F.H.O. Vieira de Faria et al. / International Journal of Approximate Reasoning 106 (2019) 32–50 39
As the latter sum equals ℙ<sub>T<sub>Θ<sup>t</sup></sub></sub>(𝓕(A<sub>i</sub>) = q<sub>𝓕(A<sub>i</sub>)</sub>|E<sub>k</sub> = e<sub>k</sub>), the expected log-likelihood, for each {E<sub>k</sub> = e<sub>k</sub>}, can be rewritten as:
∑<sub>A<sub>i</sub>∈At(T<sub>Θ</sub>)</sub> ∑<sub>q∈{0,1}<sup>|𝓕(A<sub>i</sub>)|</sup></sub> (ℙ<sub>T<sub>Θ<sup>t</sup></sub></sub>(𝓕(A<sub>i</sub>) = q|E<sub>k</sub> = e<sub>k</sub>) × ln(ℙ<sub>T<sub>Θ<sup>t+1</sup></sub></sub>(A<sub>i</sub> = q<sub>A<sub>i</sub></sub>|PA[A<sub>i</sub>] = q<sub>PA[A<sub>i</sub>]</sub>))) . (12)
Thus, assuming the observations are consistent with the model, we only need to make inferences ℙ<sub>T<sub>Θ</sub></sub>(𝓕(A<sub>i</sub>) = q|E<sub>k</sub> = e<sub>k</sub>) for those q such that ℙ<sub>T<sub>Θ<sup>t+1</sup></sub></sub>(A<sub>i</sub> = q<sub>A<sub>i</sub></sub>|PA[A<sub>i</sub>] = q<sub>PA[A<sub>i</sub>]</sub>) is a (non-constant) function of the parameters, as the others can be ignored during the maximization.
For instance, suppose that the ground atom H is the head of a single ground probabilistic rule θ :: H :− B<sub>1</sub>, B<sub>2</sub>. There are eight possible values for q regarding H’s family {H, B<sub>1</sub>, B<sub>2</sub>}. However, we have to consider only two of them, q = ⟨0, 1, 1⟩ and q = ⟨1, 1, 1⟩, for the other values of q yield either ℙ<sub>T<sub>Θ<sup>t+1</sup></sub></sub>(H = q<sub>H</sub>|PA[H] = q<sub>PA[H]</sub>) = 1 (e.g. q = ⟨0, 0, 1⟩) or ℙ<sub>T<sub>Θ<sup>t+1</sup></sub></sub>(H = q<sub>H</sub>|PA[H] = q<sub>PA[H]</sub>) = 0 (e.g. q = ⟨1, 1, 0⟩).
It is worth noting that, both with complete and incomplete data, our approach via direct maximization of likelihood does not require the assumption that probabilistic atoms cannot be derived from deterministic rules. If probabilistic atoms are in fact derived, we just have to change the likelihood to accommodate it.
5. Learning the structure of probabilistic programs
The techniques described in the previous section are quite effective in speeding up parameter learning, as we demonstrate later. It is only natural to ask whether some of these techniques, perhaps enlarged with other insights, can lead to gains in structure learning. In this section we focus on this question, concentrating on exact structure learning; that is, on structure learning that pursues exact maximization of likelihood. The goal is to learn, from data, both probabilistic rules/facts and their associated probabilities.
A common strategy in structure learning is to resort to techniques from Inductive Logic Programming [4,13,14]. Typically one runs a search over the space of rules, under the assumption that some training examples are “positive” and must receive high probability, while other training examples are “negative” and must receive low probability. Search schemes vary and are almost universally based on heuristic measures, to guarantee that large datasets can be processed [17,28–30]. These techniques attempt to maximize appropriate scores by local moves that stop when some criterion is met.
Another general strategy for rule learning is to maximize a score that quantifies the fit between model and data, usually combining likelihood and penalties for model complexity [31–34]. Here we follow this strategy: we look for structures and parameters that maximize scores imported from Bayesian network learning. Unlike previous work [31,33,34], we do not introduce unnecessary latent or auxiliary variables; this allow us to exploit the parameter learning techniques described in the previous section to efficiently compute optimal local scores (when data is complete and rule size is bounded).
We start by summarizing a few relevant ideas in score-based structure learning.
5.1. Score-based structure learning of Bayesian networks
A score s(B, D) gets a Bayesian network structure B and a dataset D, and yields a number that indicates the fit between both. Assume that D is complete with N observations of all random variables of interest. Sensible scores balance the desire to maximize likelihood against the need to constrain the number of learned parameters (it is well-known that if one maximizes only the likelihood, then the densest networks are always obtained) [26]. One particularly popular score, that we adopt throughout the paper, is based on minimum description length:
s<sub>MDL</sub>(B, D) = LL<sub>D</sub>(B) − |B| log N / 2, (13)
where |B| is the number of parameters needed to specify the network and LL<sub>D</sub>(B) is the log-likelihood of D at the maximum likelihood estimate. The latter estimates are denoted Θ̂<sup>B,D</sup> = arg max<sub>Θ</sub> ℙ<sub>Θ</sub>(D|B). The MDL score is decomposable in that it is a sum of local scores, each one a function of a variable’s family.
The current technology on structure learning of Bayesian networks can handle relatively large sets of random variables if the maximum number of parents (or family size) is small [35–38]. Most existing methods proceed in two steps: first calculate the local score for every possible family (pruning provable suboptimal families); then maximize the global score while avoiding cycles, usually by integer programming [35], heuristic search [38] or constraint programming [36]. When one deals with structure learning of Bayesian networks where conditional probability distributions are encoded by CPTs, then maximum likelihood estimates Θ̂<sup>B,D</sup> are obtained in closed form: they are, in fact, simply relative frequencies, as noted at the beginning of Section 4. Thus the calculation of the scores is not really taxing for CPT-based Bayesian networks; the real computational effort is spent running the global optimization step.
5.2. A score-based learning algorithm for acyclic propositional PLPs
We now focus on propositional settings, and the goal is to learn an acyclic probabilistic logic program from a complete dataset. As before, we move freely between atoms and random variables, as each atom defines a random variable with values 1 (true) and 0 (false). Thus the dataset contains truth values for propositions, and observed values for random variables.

────────

* Exercise requirements: Report each line of the data in which "propositional" occurs.

* Completed exercise:
5.2. A score-based learning algorithm for acyclic propositional PLPs
We now focus on propositional settings, and the goal is to learn an acyclic probabilistic logic program from a complete dataset. As before, we move freely between atoms and random variables, as each atom defines a random variable with values 1 (true) and 0 (false). Thus the dataset contains truth values for propositions, and observed values for random variables.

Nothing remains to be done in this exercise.